Entenda os casos relevantes para a economia que aguardam julgamento pelo STF em 2023

Entenda os casos relevantes para a economia que aguardam julgamento pelo STF em 2023

Ainda que a pauta de julgamentos do Supremo Tribunal Federal (STF) depois do recesso
em 2023 não esteja definida, uma parte dos processos que aguardam julgamento – e
estão em fase avançada, inclusive com votos proferidos – tem especial relevância pelo
potencial de impacto fiscal ou para diferentes setores econômicos.

Têm novas chances de serem julgados neste ano processos que aguardavam retornar
após pedido de vista — que é quando um ministro solicita mais tempo para analisar um
caso e paralisa a votação. Há um novo prazo, agora de 90 dias, para a devolução de vista.
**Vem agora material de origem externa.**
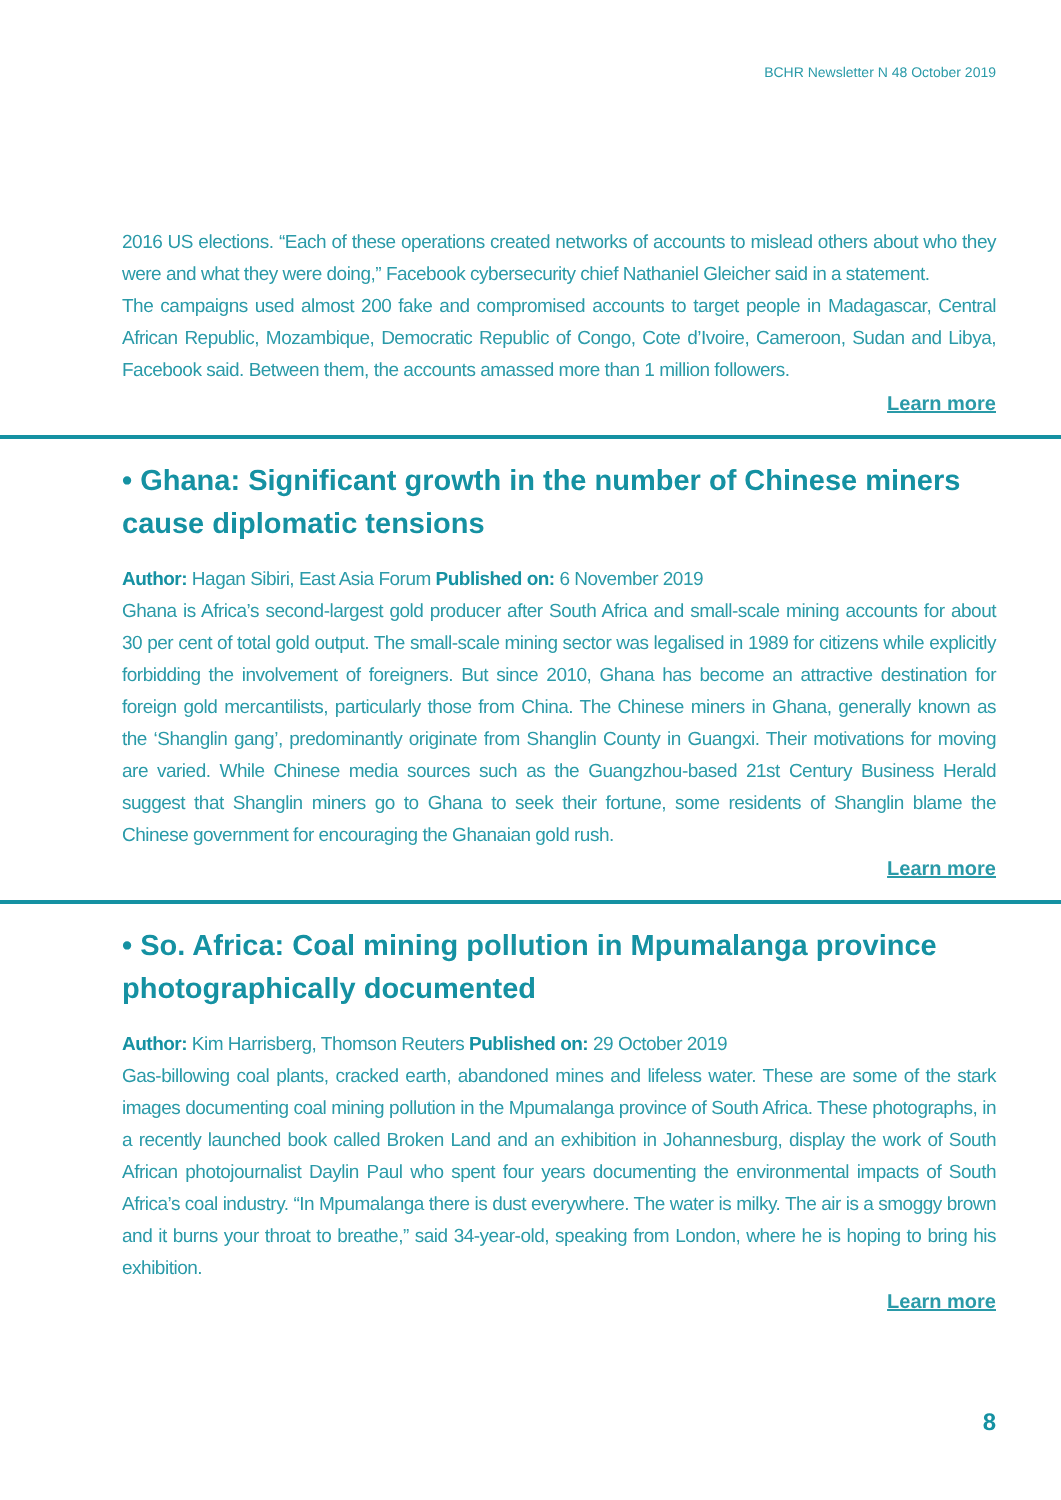BCHR Newsletter N 48 October 2019
2016 US elections. “Each of these operations created networks of accounts to mislead others about who they were and what they were doing,” Facebook cybersecurity chief Nathaniel Gleicher said in a statement.
The campaigns used almost 200 fake and compromised accounts to target people in Madagascar, Central African Republic, Mozambique, Democratic Republic of Congo, Cote d’Ivoire, Cameroon, Sudan and Libya, Facebook said. Between them, the accounts amassed more than 1 million followers.
Learn more
• Ghana: Significant growth in the number of Chinese miners cause diplomatic tensions
Author: Hagan Sibiri, East Asia Forum Published on: 6 November 2019
Ghana is Africa’s second-largest gold producer after South Africa and small-scale mining accounts for about 30 per cent of total gold output. The small-scale mining sector was legalised in 1989 for citizens while explicitly forbidding the involvement of foreigners. But since 2010, Ghana has become an attractive destination for foreign gold mercantilists, particularly those from China. The Chinese miners in Ghana, generally known as the ‘Shanglin gang’, predominantly originate from Shanglin County in Guangxi. Their motivations for moving are varied. While Chinese media sources such as the Guangzhou-based 21st Century Business Herald suggest that Shanglin miners go to Ghana to seek their fortune, some residents of Shanglin blame the Chinese government for encouraging the Ghanaian gold rush.
Learn more
• So. Africa: Coal mining pollution in Mpumalanga province photographically documented
Author: Kim Harrisberg, Thomson Reuters Published on: 29 October 2019
Gas-billowing coal plants, cracked earth, abandoned mines and lifeless water. These are some of the stark images documenting coal mining pollution in the Mpumalanga province of South Africa. These photographs, in a recently launched book called Broken Land and an exhibition in Johannesburg, display the work of South African photojournalist Daylin Paul who spent four years documenting the environmental impacts of South Africa’s coal industry. “In Mpumalanga there is dust everywhere. The water is milky. The air is a smoggy brown and it burns your throat to breathe,” said 34-year-old, speaking from London, where he is hoping to bring his exhibition.
Learn more
8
Depois desse período, os processos voltarão a ser liberados automaticamente – até então
o prazo era de 30 dias, mas os ministros precisavam autorizar o retorno, o que nem
sempre acontecia no tempo previsto. Após a liberação, ainda podem haver novos pedidos
de vista ou de destaque, quando o julgamento transcorre no plenário virtual. Nesse último
caso, o julgamento reinicia e é levado ao plenário físico.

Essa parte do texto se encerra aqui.